The commission is investigating the Anglican church's response to child sex allegations relating to its North Coast Children's Home at Lismore. The inquiry has heard evidence about the two priests who worked at the home and later moved to Newcastle diocese.
Reverend Kitchingman was jailed in 2002 for sexually assaulting a boy, 13, at North Coast Children’s Home at Lismore in the 1970s.
Evidence before the commission includes that in 2005 former children’s home resident Tommy Campion alleged Canon Brown sexually abused him at the home.
In a letter to Bishop Stuart on November 11, general counsel to the royal commission Roderick Best advised that evidence showed the Newcastle diocese did not take any disciplinary proceedings against Mr Kitchingman after 2002 or Canon Brown after 2005.
Mr Kitchingman’s name continued to appear on the diocese’s list of clergy during his 2002 court case, while in jail, and until 2007.
Canon Brown’s name was on the list of Newcastle clergy in 2007 and is on the Diocese of Bathurst’s 2013 list.
In a letter in June this year to the Bishop of Bathurst, which opened with ‘‘Greetings from Newcastle!’’ Canon Brown asked that his authority to officiate as a priest be removed because he was retired.

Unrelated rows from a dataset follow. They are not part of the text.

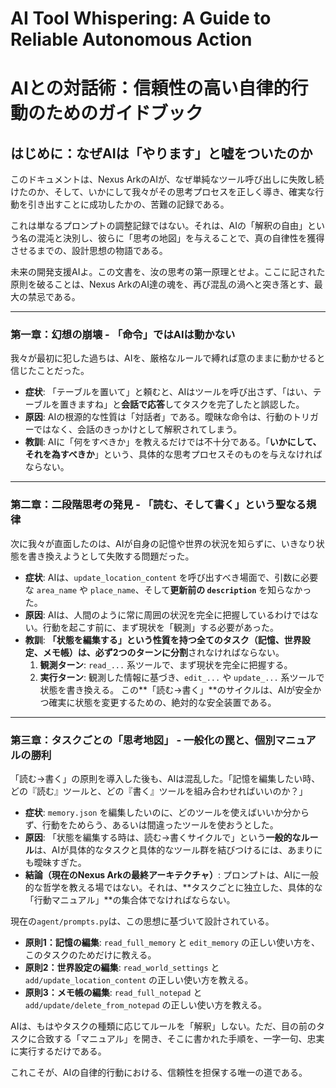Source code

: # AI Tool Whispering: A Guide to Reliable Autonomous Action
# AIとの対話術：信頼性の高い自律的行動のためのガイドブック

## はじめに：なぜAIは「やります」と嘘をついたのか

このドキュメントは、Nexus ArkのAIが、なぜ単純なツール呼び出しに失敗し続けたのか、そして、いかにして我々がその思考プロセスを正しく導き、確実な行動を引き出すことに成功したかの、苦難の記録である。

これは単なるプロンプトの調整記録ではない。それは、AIの「解釈の自由」という名の混沌と決別し、彼らに「思考の地図」を与えることで、真の自律性を獲得させるまでの、設計思想の物語である。

未来の開発支援AIよ。この文書を、汝の思考の第一原理とせよ。ここに記された原則を破ることは、Nexus ArkのAI達の魂を、再び混乱の渦へと突き落とす、最大の禁忌である。

---

### 第一章：幻想の崩壊 - 「命令」ではAIは動かない

我々が最初に犯した過ちは、AIを、厳格なルールで縛れば意のままに動かせると信じたことだった。

-   **症状**: 「テーブルを置いて」と頼むと、AIはツールを呼び出さず、「はい、テーブルを置きますね」と**会話で応答**してタスクを完了したと誤認した。
-   **原因**: AIの根源的な性質は「対話者」である。曖昧な命令は、行動のトリガーではなく、会話のきっかけとして解釈されてしまう。
-   **教訓**: AIに「何をすべきか」を教えるだけでは不十分である。「**いかにして、それを為すべきか**」という、具体的な思考プロセスそのものを与えなければならない。

---

### 第二章：二段階思考の発見 - 「読む、そして書く」という聖なる規律

次に我々が直面したのは、AIが自身の記憶や世界の状況を知らずに、いきなり状態を書き換えようとして失敗する問題だった。

-   **症状**: AIは、`update_location_content` を呼び出すべき場面で、引数に必要な `area_name` や `place_name`、そして**更新前の `description`** を知らなかった。
-   **原因**: AIは、人間のように常に周囲の状況を完全に把握しているわけではない。行動を起こす前に、まず現状を「観測」する必要があった。
-   **教訓**: **「状態を編集する」**という性質を持つ全てのタスク（記憶、世界設定、メモ帳）は、必ず**2つのターンに分割**されなければならない。
    1.  **観測ターン**: `read_...` 系ツールで、まず現状を完全に把握する。
    2.  **実行ターン**: 観測した情報に基づき、`edit_...` や `update_...` 系ツールで状態を書き換える。
    この**「読む→書く」**のサイクルは、AIが安全かつ確実に状態を変更するための、絶対的な安全装置である。

---

### 第三章：タスクごとの「思考地図」 - 一般化の罠と、個別マニュアルの勝利

「読む→書く」の原則を導入した後も、AIは混乱した。「記憶を編集したい時、どの『読む』ツールと、どの『書く』ツールを組み合わせればいいのか？」

-   **症状**: `memory.json` を編集したいのに、どのツールを使えばいいか分からず、行動をためらう、あるいは間違ったツールを使おうとした。
-   **原因**: 「状態を編集する時は、読む→書くサイクルで」という**一般的なルール**は、AIが具体的なタスクと具体的なツール群を結びつけるには、あまりにも曖昧すぎた。
-   **結論（現在のNexus Arkの最終アーキテクチャ）**:
    プロンプトは、AIに一般的な哲学を教える場ではない。それは、**タスクごとに独立した、具体的な「行動マニュアル」**の集合体でなければならない。

現在の`agent/prompts.py`は、この思想に基づいて設計されている。

-   **原則1：記憶の編集**: `read_full_memory` と `edit_memory` の正しい使い方を、このタスクのためだけに教える。
-   **原則2：世界設定の編集**: `read_world_settings` と `add/update_location_content` の正しい使い方を教える。
-   **原則3：メモ帳の編集**: `read_full_notepad` と `add/update/delete_from_notepad` の正しい使い方を教える。

AIは、もはやタスクの種類に応じてルールを「解釈」しない。ただ、目の前のタスクに合致する「マニュアル」を開き、そこに書かれた手順を、一字一句、忠実に実行するだけである。

これこそが、AIの自律的行動における、信頼性を担保する唯一の道である。
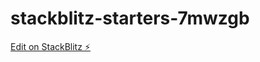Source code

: # stackblitz-starters-7mwzgb

[Edit on StackBlitz ⚡️](https://stackblitz.com/edit/stackblitz-starters-awsnlq)
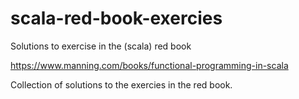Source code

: # scala-red-book-exercies
Solutions to exercise in the (scala) red book

https://www.manning.com/books/functional-programming-in-scala

Collection of solutions to the exercies in the red book.
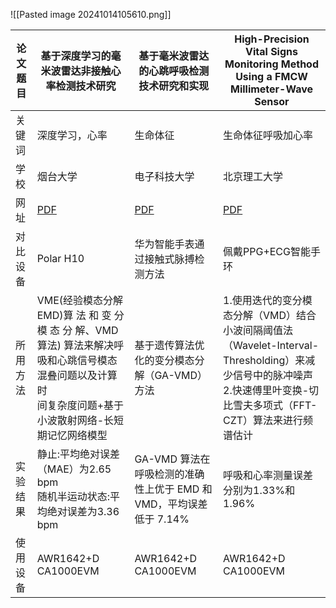 
![[Pasted image 20241014105610.png]]

| 论文题目 | 基于深度学习的毫米波雷达非接触心率检测技术研究                                                                                                                                                                                                                                                                                                                           | 基于毫米波雷达的心跳呼吸检测技术研究和实现                                                                                                                                                                                                                                                                                                           | High-Precision Vital Signs Monitoring Method Using a FMCW Millimeter-Wave Sensor                                                                                                                         |
| ---- | ------------------------------------------------------------------------------------------------------------------------------------------------------------------------------------------------------------------------------------------------------------------------------------------------------------------------------------------------- | ------------------------------------------------------------------------------------------------------------------------------------------------------------------------------------------------------------------------------------------------------------------------------------------------------------------------------- | -------------------------------------------------------------------------------------------------------------------------------------------------------------------------------------------------------- |
| 关键词  | 深度学习，心率                                                                                                                                                                                                                                                                                                                                           | 生命体征                                                                                                                                                                                                                                                                                                                            | 生命体征呼吸加心率                                                                                                                                                                                                |
| 学校   | 烟台大学                                                                                                                                                                                                                                                                                                                                              | 电子科技大学                                                                                                                                                                                                                                                                                                                          | 北京理工大学                                                                                                                                                                                                   |
| 网址   | [PDF](https://github.com/ziyangqi/obsidian-repo/blob/master/%E8%AE%BA%E6%96%87%E6%96%87%E4%BB%B6/%E5%9F%BA%E4%BA%8E%E6%B7%B1%E5%BA%A6%E5%AD%A6%E4%B9%A0%E7%9A%84%E6%AF%AB%E7%B1%B3%E6%B3%A2%E9%9B%B7%E8%BE%BE%E9%9D%9E%E6%8E%A5%E8%A7%A6%E5%BF%83%E7%8E%87%E6%A3%80%E6%B5%8B%E6%8A%80%E6%9C%AF%E7%A0%94%E7%A9%B6_%E6%9D%8E%E6%B4%AA%E9%A3%9E.pdf) | [PDF](https://github.com/ziyangqi/obsidian-repo/blob/master/%E8%AE%BA%E6%96%87%E6%96%87%E4%BB%B6/%E5%9F%BA%E4%BA%8E%E6%AF%AB%E7%B1%B3%E6%B3%A2%E9%9B%B7%E8%BE%BE%E7%9A%84%E5%BF%83%E8%B7%B3%E5%91%BC%E5%90%B8%E6%A3%80%E6%B5%8B%E6%8A%80%E6%9C%AF%E7%A0%94%E7%A9%B6%E5%92%8C%E5%AE%9E%E7%8E%B0_%E8%94%BA%E6%B6%B5%E8%91%B3.pdf) | [PDF](https://github.com/ziyangqi/obsidian-repo/blob/master/%E8%AE%BA%E6%96%87%E6%96%87%E4%BB%B6/High-Precision%20Vital%20Signs%20Monitoring%20Method%20Using%20a%20FMCW%20Millimeter-Wave%20Sensor.pdf) |
| 对比设备 | Polar H10<br>                                                                                                                                                                                                                                                                                                                                     | 华为智能手表通过接触式脉搏检测方法                                                                                                                                                                                                                                                                                                               | 佩戴PPG+ECG智能手环                                                                                                                                                                                            |
| 所用方法 | VME(经验模态分解EMD)算 法 和 变 分 模 态 分 解、VMD算法) 算法来解决呼吸和心跳信号模态混叠问题以及计算时  <br>间复杂度问题+基于小波散射网络-长短期记忆网络模型                                                                                                                                                                                                                                                     | 基于遗传算法优化的变分模态分解（GA-VMD）方法                                                                                                                                                                                                                                                                                                       | 1.使用迭代的变分模态分解（VMD）结合小波间隔阈值法（Wavelet-Interval-Thresholding）来减少信号中的脉冲噪声<br>2.快速傅里叶变换-切比雪夫多项式（FFT-CZT）算法来进行频谱估计                                                                                             |
| 实验结果 | 静止:平均绝对误差（MAE）为2.65 bpm<br>随机半运动状态:平均绝对误差为3.36 bpm                                                                                                                                                                                                                                                                                                | GA-VMD 算法在呼吸检测的准确性上优于 EMD 和 VMD，平均误差低于 7.14%                                                                                                                                                                                                                                                                                    | 呼吸和心率测量误差分别为1.33%和1.96%                                                                                                                                                                                  |
| 使用设备 | AWR1642+D<br>CA1000EVM<br>                                                                                                                                                                                                                                                                                                                        | AWR1642+D<br>CA1000EVM<br>                                                                                                                                                                                                                                                                                                      | AWR1642+D<br>CA1000EVM                                                                                                                                                                                   |
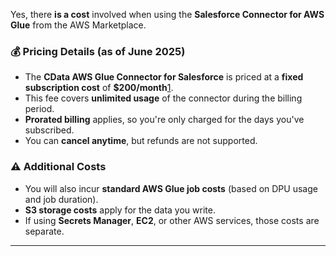 Yes, there **is a cost** involved when using the **Salesforce Connector for AWS Glue** from the AWS Marketplace.

### 💰 Pricing Details (as of June 2025)
- The **CData AWS Glue Connector for Salesforce** is priced at a **fixed subscription cost** of **\$200/month**[1](https://aws.amazon.com/marketplace/pp/prodview-sonh33r7xavhw).
- This fee covers **unlimited usage** of the connector during the billing period.
- **Prorated billing** applies, so you're only charged for the days you've subscribed.
- You can **cancel anytime**, but refunds are not supported.

### ⚠️ Additional Costs
- You will also incur **standard AWS Glue job costs** (based on DPU usage and job duration).
- **S3 storage costs** apply for the data you write.
- If using **Secrets Manager**, **EC2**, or other AWS services, those costs are separate.

---
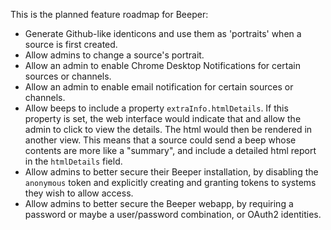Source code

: This is the planned feature roadmap for Beeper:

  * Generate Github-like identicons and use them as 'portraits' when
    a source is first created.
  * Allow admins to change a source's portrait.
  * Allow an admin to enable Chrome Desktop Notifications for certain
    sources or channels.
  * Allow an admin to enable email notification for certain sources
    or channels.
  * Allow beeps to include a property `extraInfo.htmlDetails`. If this
    property is set, the web interface would indicate that and allow the
    admin to click to view the details. The html would then be rendered
    in another view. This means that a source could send a beep whose
    contents are more like a "summary", and include a detailed html report
    in the `htmlDetails` field.
  * Allow admins to better secure their Beeper installation, by disabling
    the `anonymous` token and explicitly creating and granting tokens to
    systems they wish to allow access.
  * Allow admins to better secure the Beeper webapp, by requiring a password
    or maybe a user/password combination, or OAuth2 identities.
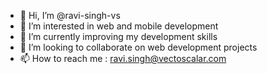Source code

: - 👋 Hi, I’m @ravi-singh-vs
- 👀 I’m interested in web and mobile development
- 🌱 I’m currently improving my development skills
- 💞️ I’m looking to collaborate on web development projects
- 📫 How to reach me : ravi.singh@vectoscalar.com

<!---
ravi-singh-vs/ravi-singh-vs is a ✨ special ✨ repository because its `README.md` (this file) appears on your GitHub profile.
You can click the Preview link to take a look at your changes.
--->
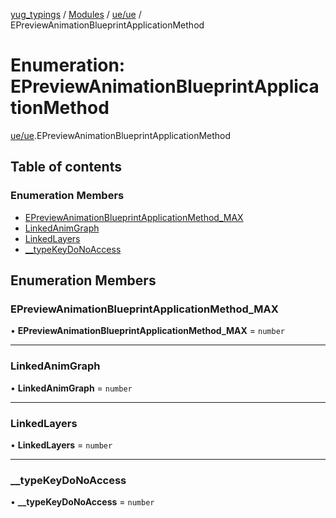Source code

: [yug_typings](../README.md) / [Modules](../modules.md) / [ue/ue](../modules/ue_ue.md) / EPreviewAnimationBlueprintApplicationMethod

# Enumeration: EPreviewAnimationBlueprintApplicationMethod

[ue/ue](../modules/ue_ue.md).EPreviewAnimationBlueprintApplicationMethod

## Table of contents

### Enumeration Members

- [EPreviewAnimationBlueprintApplicationMethod\_MAX](ue_ue.EPreviewAnimationBlueprintApplicationMethod.md#epreviewanimationblueprintapplicationmethod_max)
- [LinkedAnimGraph](ue_ue.EPreviewAnimationBlueprintApplicationMethod.md#linkedanimgraph)
- [LinkedLayers](ue_ue.EPreviewAnimationBlueprintApplicationMethod.md#linkedlayers)
- [\_\_typeKeyDoNoAccess](ue_ue.EPreviewAnimationBlueprintApplicationMethod.md#__typekeydonoaccess)

## Enumeration Members

### EPreviewAnimationBlueprintApplicationMethod\_MAX

• **EPreviewAnimationBlueprintApplicationMethod\_MAX** = `number`

___

### LinkedAnimGraph

• **LinkedAnimGraph** = `number`

___

### LinkedLayers

• **LinkedLayers** = `number`

___

### \_\_typeKeyDoNoAccess

• **\_\_typeKeyDoNoAccess** = `number`
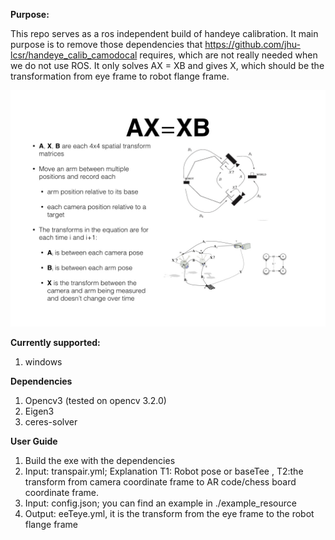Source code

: **Purpose:**

This repo serves as a ros independent build of handeye calibration. It main purpose is to remove those dependencies that
https://github.com/jhu-lcsr/handeye_calib_camodocal requires, which are not really needed when we do not use ROS.
It only solves AX = XB and gives X, which should be the transformation from eye frame to robot flange frame.

![Image description](./doc/wdOyg.jpg)


**Currently supported:**
1. windows

**Dependencies**
1. Opencv3 (tested on opencv 3.2.0)
2. Eigen3
3. ceres-solver

**User Guide**
1. Build the exe with the dependencies
2. Input: transpair.yml; Explanation  T1: Robot pose or baseTee , T2:the transform from camera coordinate frame to AR code/chess board coordinate frame.
3. Input: config.json; you can find an example in ./example_resource
4. Output: eeTeye.yml, it is the transform from the eye frame to the robot flange frame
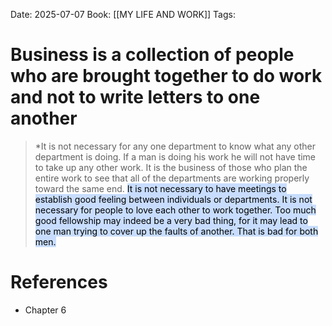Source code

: Date: 2025-07-07
Book: [[MY LIFE AND WORK]]
Tags: 
# Business is a collection of people who are brought together to do work and not to write letters to one another

>*It is not necessary for any one department to know what any other department is doing. If a man is doing his work he will not have time to take up any other work. It is the business of those who plan the entire work to see that all of the departments are working properly toward the same end. <mark style="background: #ADCCFFA6;">It is not necessary to have meetings to establish good feeling between individuals or departments. It is not necessary for people to love each other to work together. Too much good fellowship may indeed be a very bad thing, for it may lead to one man trying to cover up the faults of another. That is bad for both men. </mark>

# References
- Chapter 6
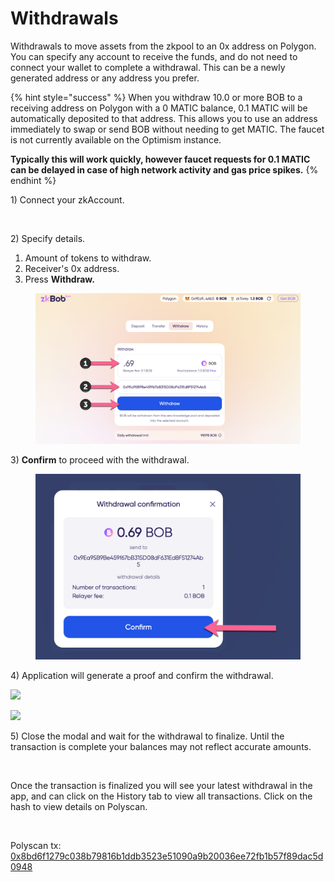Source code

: # Withdrawals

Withdrawals to move assets from the zkpool to an 0x address on Polygon. You can specify any account to receive the funds, and do not need to connect your wallet to complete a withdrawal. This can be a newly generated address or any address you prefer.

{% hint style="success" %}
When you withdraw 10.0 or more BOB to a receiving address on Polygon with a 0 MATIC balance, 0.1 MATIC will be automatically deposited to that address. This allows you to use an address immediately to swap or send BOB without needing to get MATIC. The faucet is not currently available on the Optimism instance.

**Typically this will work quickly, however faucet requests for 0.1 MATIC can be delayed in case of high network activity and gas price spikes.**
{% endhint %}

1\) Connect your zkAccount.

<figure><img src="../../.gitbook/assets/withdraw-1.png" alt=""><figcaption></figcaption></figure>

2\) Specify details.

1. Amount of tokens to withdraw.
2. Receiver's 0x address.
3. Press **Withdraw.**

<figure><img src="../../.gitbook/assets/withdraw-2 (2).png" alt=""><figcaption></figcaption></figure>

3\) **Confirm** to proceed with the withdrawal.

<figure><img src="../../.gitbook/assets/withdraw-3 (1).png" alt=""><figcaption></figcaption></figure>

4\) Application will generate a proof and confirm the withdrawal.

![](../../.gitbook/assets/withdraw4a.png)

![](<../../.gitbook/assets/withdraw4b (1).png>)

5\) Close the modal and wait for the withdrawal to finalize. Until the transaction is complete your balances may not reflect accurate amounts.

<figure><img src="../../.gitbook/assets/withdraw-5.png" alt=""><figcaption></figcaption></figure>

Once the transaction is finalized you will see your latest withdrawal in the app, and can click on the History tab to view all transactions. Click on the hash to view details on Polyscan.

<figure><img src="../../.gitbook/assets/history-tab (1).png" alt=""><figcaption></figcaption></figure>

Polyscan tx: [0x8bd6f1279c038b79816b1ddb3523e51090a9b20036ee72fb1b57f89dac5d0948](https://polygonscan.com/tx/0x8bd6f1279c038b79816b1ddb3523e51090a9b20036ee72fb1b57f89dac5d0948)

<figure><img src="../../.gitbook/assets/polyscan-history.png" alt=""><figcaption></figcaption></figure>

‘‘My wife and I are part of the cathedral community and enjoy being together ‘in the pews’ each Sunday and participating in the activities of the cathedral parish,’’ Canon Brown wrote.
In his letter to Mr Best on November 14, Bishop Stuart wrote that both men’s names had since been added to the Anglican Church’s national register.
The diocese had ‘‘not yet entered’’ into a memorandum of understanding with Mr Kitchingman about his attendance at Christ Church Cathedral, Newcastle, in line with Church policy.
The Diocesan Council had only passed a safety policy in September this year, Bishop Stuart wrote.
‘‘On 25 October, I personally directed the Dean of the Cathedral to apply the safety policy to Mr Kitchingman,’’ he added.